2016-10-07 10:36:40 | Weblog
 食べることによって得られる喜びは大きい。食べることが最大の生甲斐である人さえ少なくない。私自身も癌細胞によって食道が塞がれてしまった時に、吐いてしまうことを覚悟した上で食べたことがある。たとえ嘔吐という苦痛を招き栄養として全く役に立たないと分かっていても美味という快楽に浸りたかったからだ。1回限りのことであれば多少の苦痛に耐えてでも食べようとするのは味覚がもたらす快感がそれだけ大きいからだろう。
 7月の下旬に食道にステントを装着して食道をこじ開けた状態のまま保っている。それ以来嘔吐することは無くなった。しかしこのことによって食事を存分に楽しめるようになった訳ではない。1日中鈍痛が続いており食後しばらくは更に強い不快感に苦しめられる。全く不本意なことだが鎮痛剤が生活必需品になってしまった。
 こんな異常な状況は食欲の本質を探るために有効だ。延命策に頼るまでは食べたいが吐いてしまうという状況だったが今では吐かないけれども苦痛が続くという状況に変わった。私の対応はどう変化しただろうか?
 食欲は4つに区分できると思う。①旨い物が食べたい②空腹を満たしたい③健康と長寿のために役立てたい④文化による特殊な適応。これらが複雑に絡み合って欲求行動が選択される。
 通常であれば④以外は矛盾しない。進化の過程で栄養価が味覚に指示をして調和させるからだ。健康のために有益でしかも入手し易い食物を「旨い」と感じる人が生存のための適者でありそんな人々が増殖するからこそ健康食と美食が一致した。しかし進化によって作り出された調和は文化によって意外なほど簡単に崩されてしまう。現代社会においては「栄養価が低い」を「ヘルシー」と呼ぶような明らかに誤った言い換えであっても強引に定着させることができる。

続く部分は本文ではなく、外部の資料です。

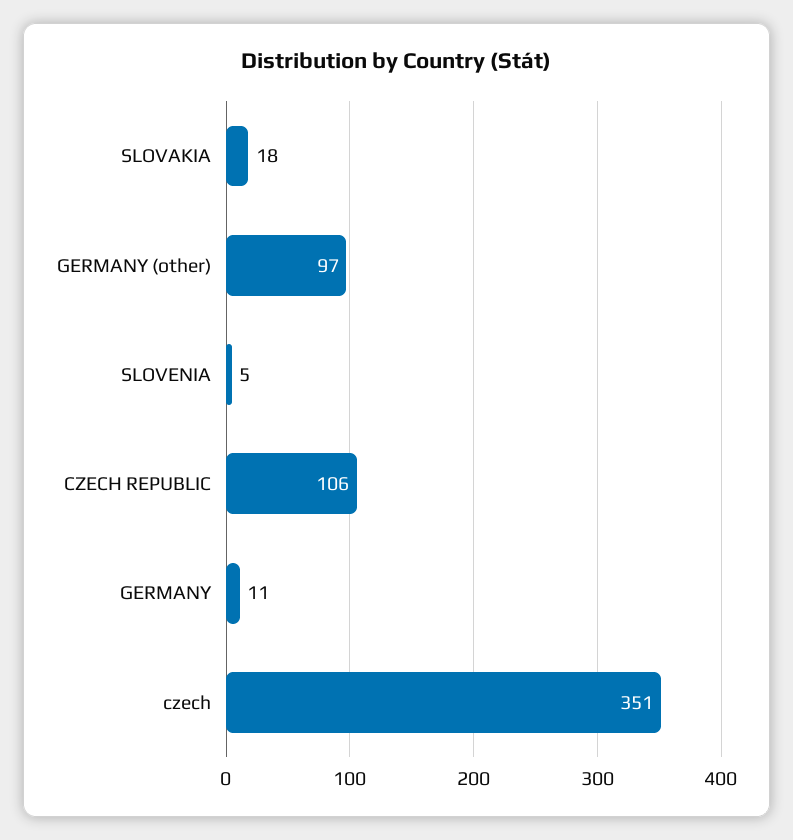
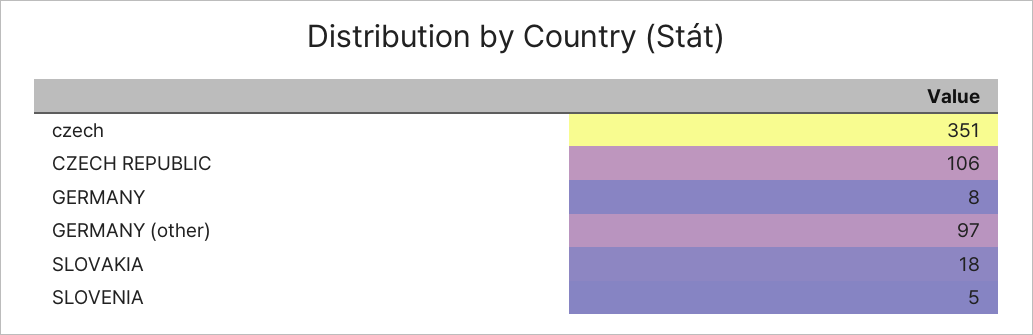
GERMANY: 11 -> 8

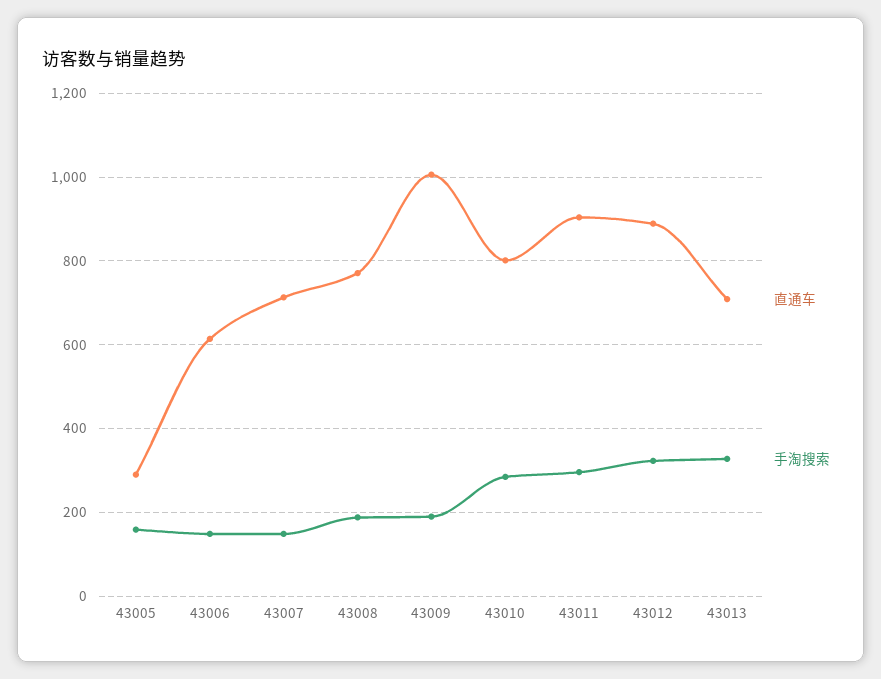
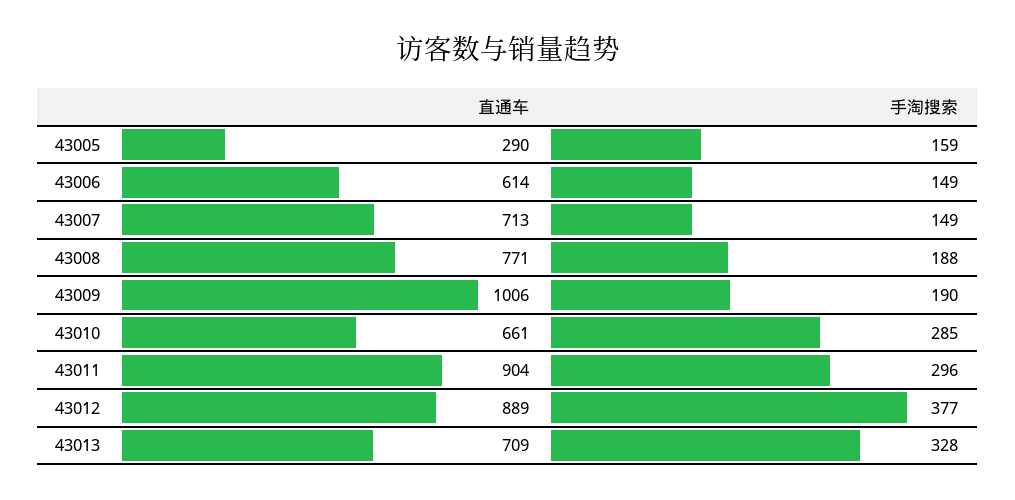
直通车, 43010: 800 -> 661
手淘搜索, 43012: 320 -> 377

 私のように食べることが苦痛になった人は食べることによって得られるメリットに基づいて優先順位を付けることになる。多分それは①命と健康を良好な状態にするための高栄価食品②美味しいと感じる物、となりそれ以外はごく軽視されることになる。だからこれらが食欲の本質なのだろう。
 この場合の高栄養価も一般常識とはかなり異なったものになる。重視されるのは5大栄養素ではなく4大栄養素、つまり蛋白質・脂質・ビタミン・ミネラルであり糖質は対象外だ。糖質は3大栄養素どころか5大栄養素にさえ含まれない。10年以上という長期でならともかく、5年以内に糖質が特別な栄養素として働くという事例は未だ嘗て確認されたことが無かろう。ではなぜ糖質が3大栄養素に紛れ込むような誤った思い込みが定着してしまったのだろうか?

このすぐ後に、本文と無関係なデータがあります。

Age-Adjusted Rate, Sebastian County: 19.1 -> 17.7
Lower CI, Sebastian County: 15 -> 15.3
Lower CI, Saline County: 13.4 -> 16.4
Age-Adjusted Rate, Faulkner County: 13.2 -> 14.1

 進化の仕組みから考えて、生命維持と生殖に役立つ食物は「旨い」と判定され有害な物は「不味い」と判定される筈だ。もしそう判定されないような異変が起こったならそれは動物の進化に背く重大な変異が起こったことが原因であり、人類に起こったそんな異変の正体とは「農業」だろう。文明による環境変化が自然によるものよりも激烈であることは決して珍しくない。
 文明はしばしば自然と対立する。文明の進歩が多くの病気から人々を救ったが、その一方でグローバル化によって感染症は世界中に蔓延した。人類と病気との関係が多面的であるように糖質と健康の関係もまた多面的であらざるを得なかったものと思われる。

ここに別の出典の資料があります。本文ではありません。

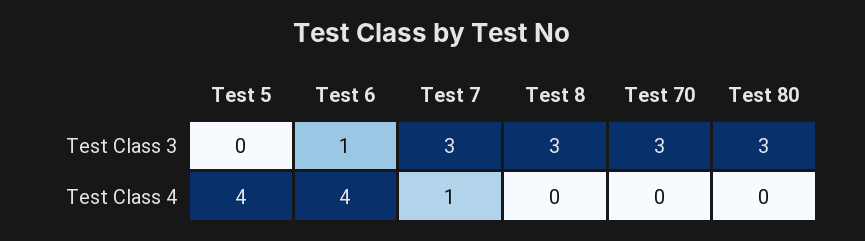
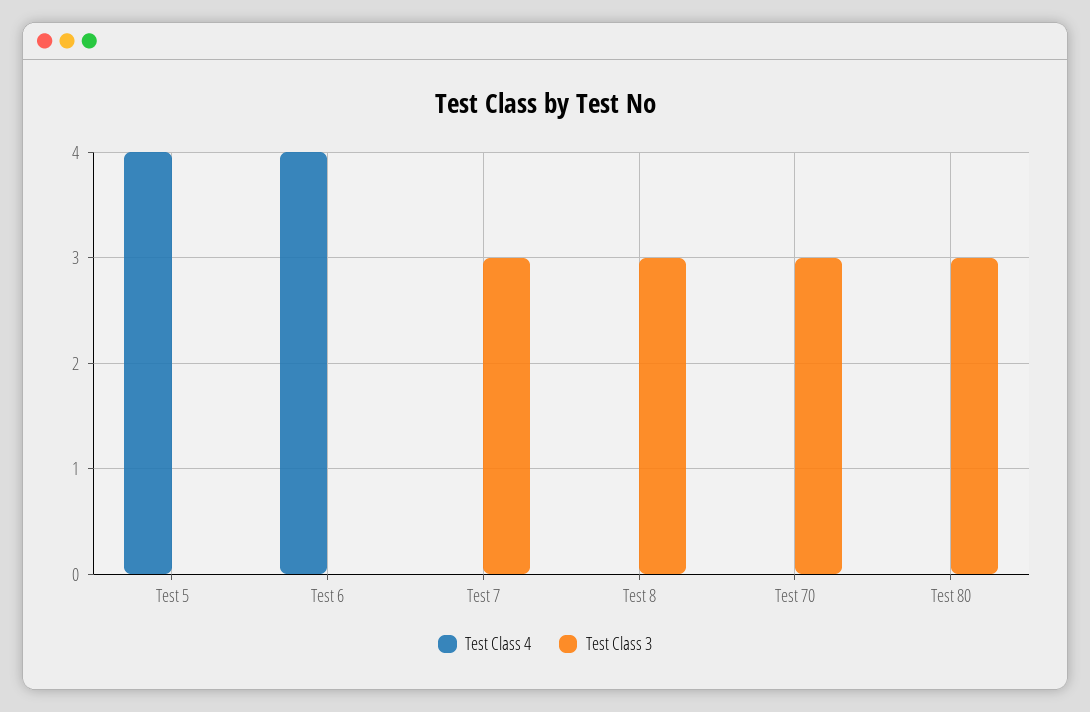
Test Class 3, Test 6: 1 -> 0
Test Class 4, Test 7: 1 -> 0

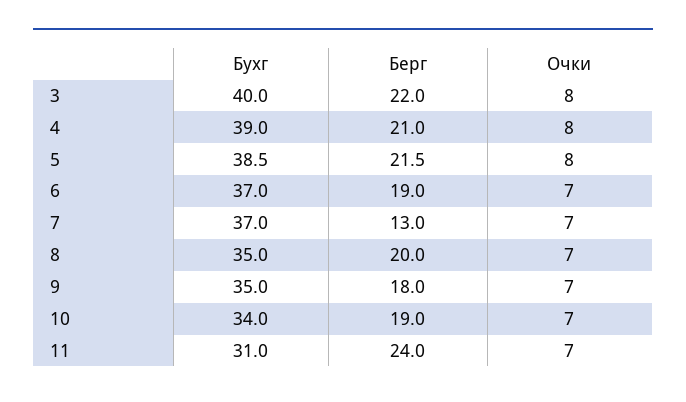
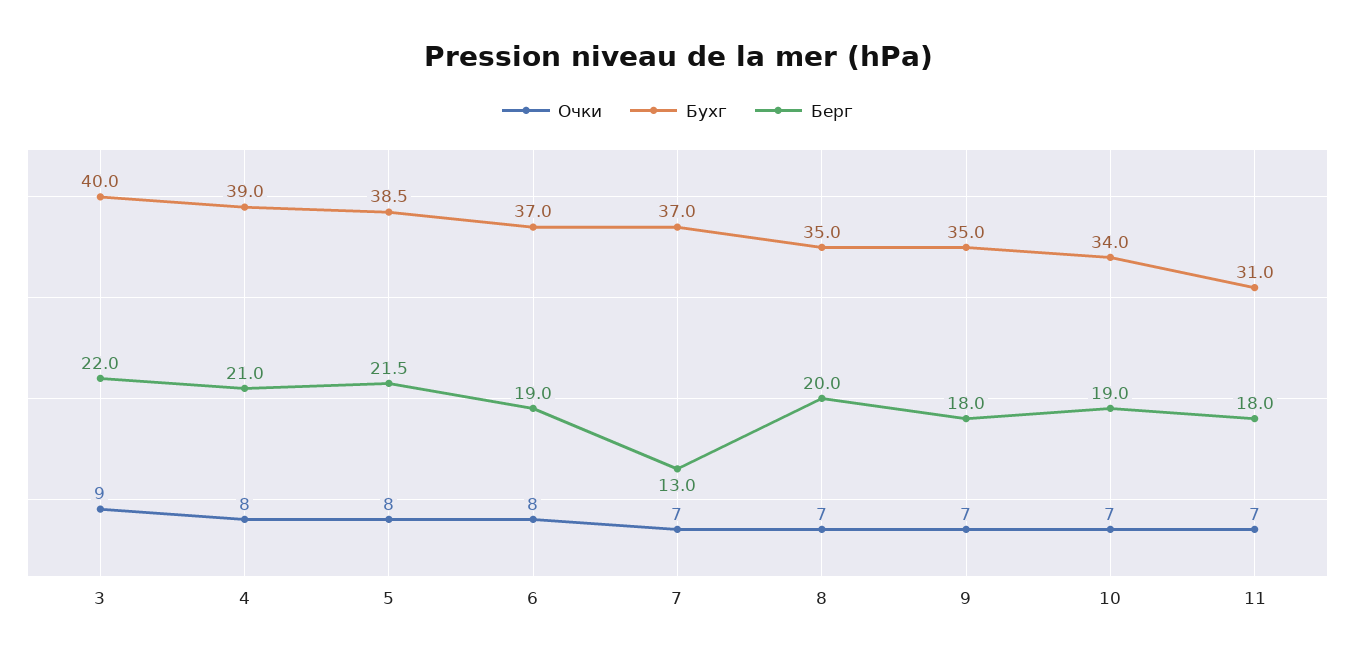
Очки, 3: 8 -> 9
Очки, 6: 7 -> 8
Берг, 11: 24 -> 18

 人類にとって糖質のメリットとは何か。生産性と保存性が高いことだろう。農業によって安定的に糖質を入手できるようになったからこそ人口は爆発的に増加した。逆に言えば糖質に対する過大評価を共有し続けない限り、地球は現在の人口を維持できないというとになる。
 人口を維持するために人類は糖質食を奨励した。それと同時に大変な努力を注ぎ込んで糖質文化を磨き上げた。パスタ類が世界各地の料理を代表するのは澱粉食こそ民族を守るために最も重要な食物だったからだろう。糖質においてのみ栄養価と味覚が一致しないのはこれが人類が文明つまり反自然的な営みとして意図的かつ大々的に行った価値転換策だったからだろう。